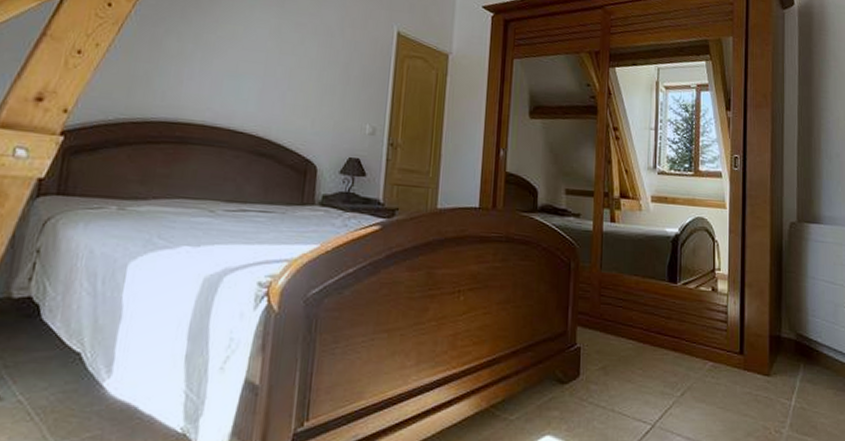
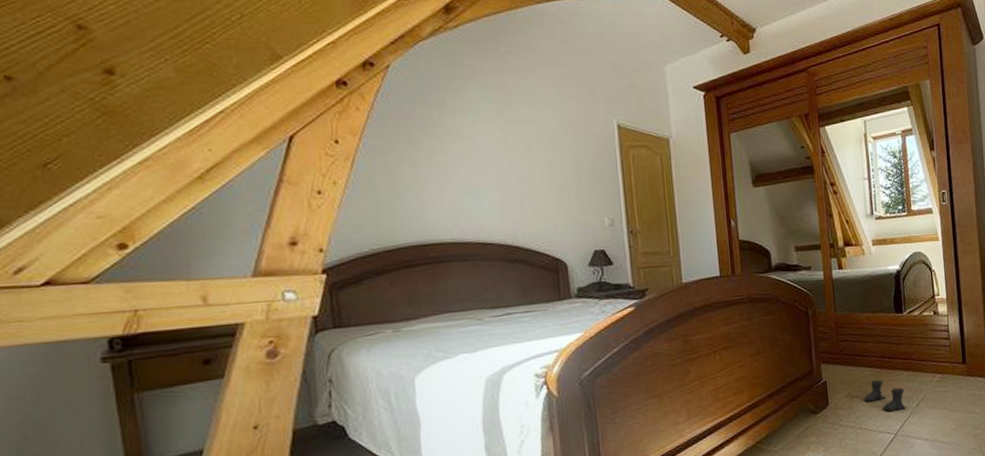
boots: none [620,356,669,397] -> present [863,380,906,412]

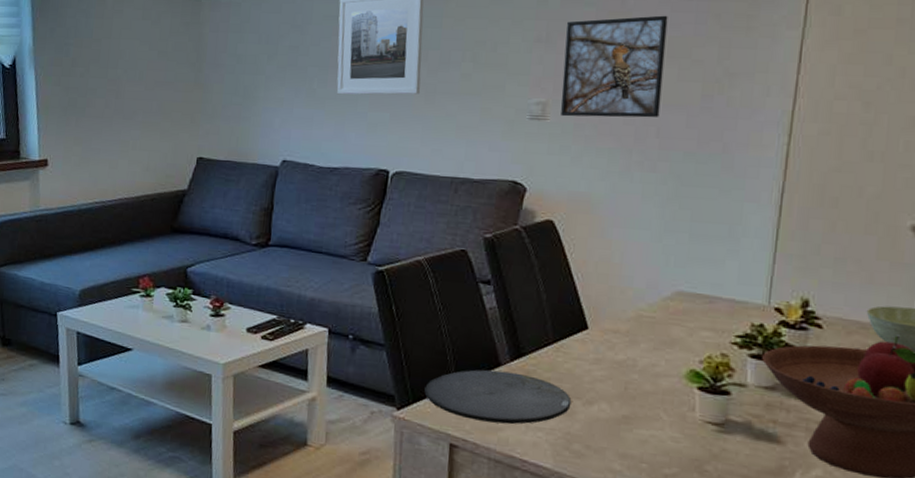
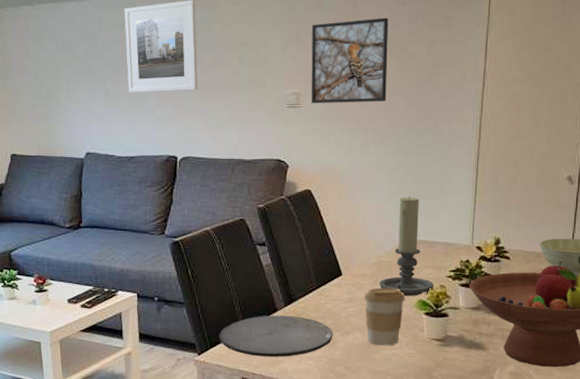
coffee cup: none [616,349,672,425] -> present [364,288,406,346]
candle holder: none [637,236,713,365] -> present [379,196,434,296]

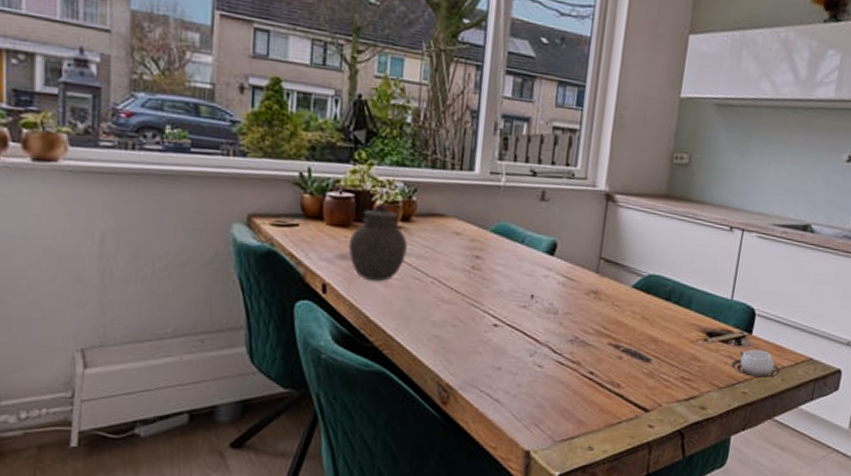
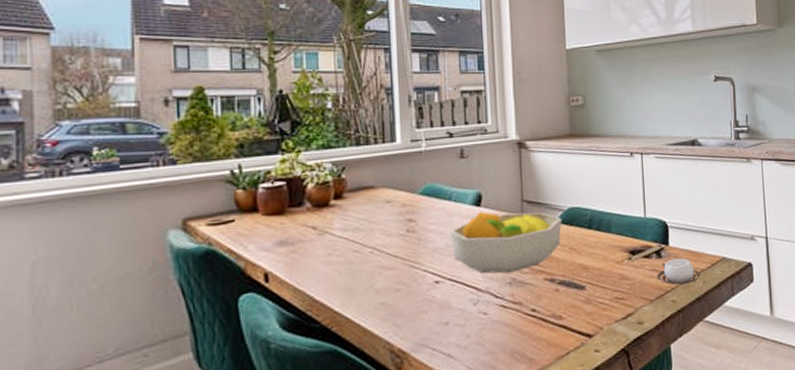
jar: present [349,203,407,282] -> none [286,186,343,262]
fruit bowl: none [516,262,639,331] -> present [450,212,562,274]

## Exercise goal
Take the lines above from the one holding "jar: present [349,203,407,282]" to the last and output them exactly.

## Reply to the exercise
jar: present [349,203,407,282] -> none [286,186,343,262]
fruit bowl: none [516,262,639,331] -> present [450,212,562,274]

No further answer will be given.